史诗塔防

       靠近油菜花,立刻听到蜂鸣阵阵,群蜂花了心一般,忙忙地,自一朵花蕊转战到另一朵上,均不多做停留。随着近几年父亲身体的每况愈下,老屋里的流浪狗也逐渐地东一只、西一只地不见了,直到前年,一只也没有了。也或者勉强吃了,回家路上冷风一吹,晚上睡觉,肚子“咕咕咕”叫。地方方言(土话),是一个地方的淳朴民风民俗语言。躲藏在巢里的鸟儿也禁不住诱惑,尾随我叽喳地应和。

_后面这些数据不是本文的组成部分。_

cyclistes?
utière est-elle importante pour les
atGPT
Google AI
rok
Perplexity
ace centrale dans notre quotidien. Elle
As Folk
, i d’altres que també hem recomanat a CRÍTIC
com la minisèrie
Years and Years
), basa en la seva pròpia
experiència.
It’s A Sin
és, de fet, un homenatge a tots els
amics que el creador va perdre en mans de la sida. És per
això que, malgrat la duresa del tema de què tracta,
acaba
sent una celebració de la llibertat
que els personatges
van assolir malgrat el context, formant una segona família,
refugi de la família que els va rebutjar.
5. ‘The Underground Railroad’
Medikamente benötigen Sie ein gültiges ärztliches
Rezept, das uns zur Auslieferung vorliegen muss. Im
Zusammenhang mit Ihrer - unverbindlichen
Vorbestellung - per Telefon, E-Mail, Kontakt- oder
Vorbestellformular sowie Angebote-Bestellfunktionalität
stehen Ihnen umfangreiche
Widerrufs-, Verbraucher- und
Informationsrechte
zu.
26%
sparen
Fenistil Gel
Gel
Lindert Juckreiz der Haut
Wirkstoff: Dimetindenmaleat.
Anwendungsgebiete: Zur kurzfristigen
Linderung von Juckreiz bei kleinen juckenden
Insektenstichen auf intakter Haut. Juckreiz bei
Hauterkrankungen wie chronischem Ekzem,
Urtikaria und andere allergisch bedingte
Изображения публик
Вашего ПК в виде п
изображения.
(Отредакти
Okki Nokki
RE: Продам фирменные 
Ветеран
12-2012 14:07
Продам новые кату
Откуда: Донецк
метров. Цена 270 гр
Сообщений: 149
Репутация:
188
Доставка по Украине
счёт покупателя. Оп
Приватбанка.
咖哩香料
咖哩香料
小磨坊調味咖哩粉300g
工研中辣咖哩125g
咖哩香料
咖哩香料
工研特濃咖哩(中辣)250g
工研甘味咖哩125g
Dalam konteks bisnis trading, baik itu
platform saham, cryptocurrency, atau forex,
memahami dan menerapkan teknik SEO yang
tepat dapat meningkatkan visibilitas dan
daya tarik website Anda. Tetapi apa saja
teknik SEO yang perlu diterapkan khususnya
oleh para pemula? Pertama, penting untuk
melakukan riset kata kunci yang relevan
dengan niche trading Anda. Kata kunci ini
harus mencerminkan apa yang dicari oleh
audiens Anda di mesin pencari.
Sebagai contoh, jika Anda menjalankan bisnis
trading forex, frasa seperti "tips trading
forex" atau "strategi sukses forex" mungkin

       路边的野草不经意间已悄悄枯了,老去的叶上颤颤的珠露像极了颗颗泫然的泪,悲叹着光阴的无情;脚下厚厚的黄叶,沙沙响。而今,种庄稼的人一天天地老了,行动迟缓了,也慵懒了,他们也用当今最先进的科学技术耕种。失去了本来的面貌,再怎幺伪装也是假的。拍摄桃花,上坟,挖地米菜,等等,一番折腾后吃中饭,带着搜刮品胜利返城。这是人类与自然无法比例的东西,像冬天一样,人类也有好多的与冬天没法比较的地方,可人类从来没有自愧弗如的检讨自己究竟与冬天存在着多远的距离。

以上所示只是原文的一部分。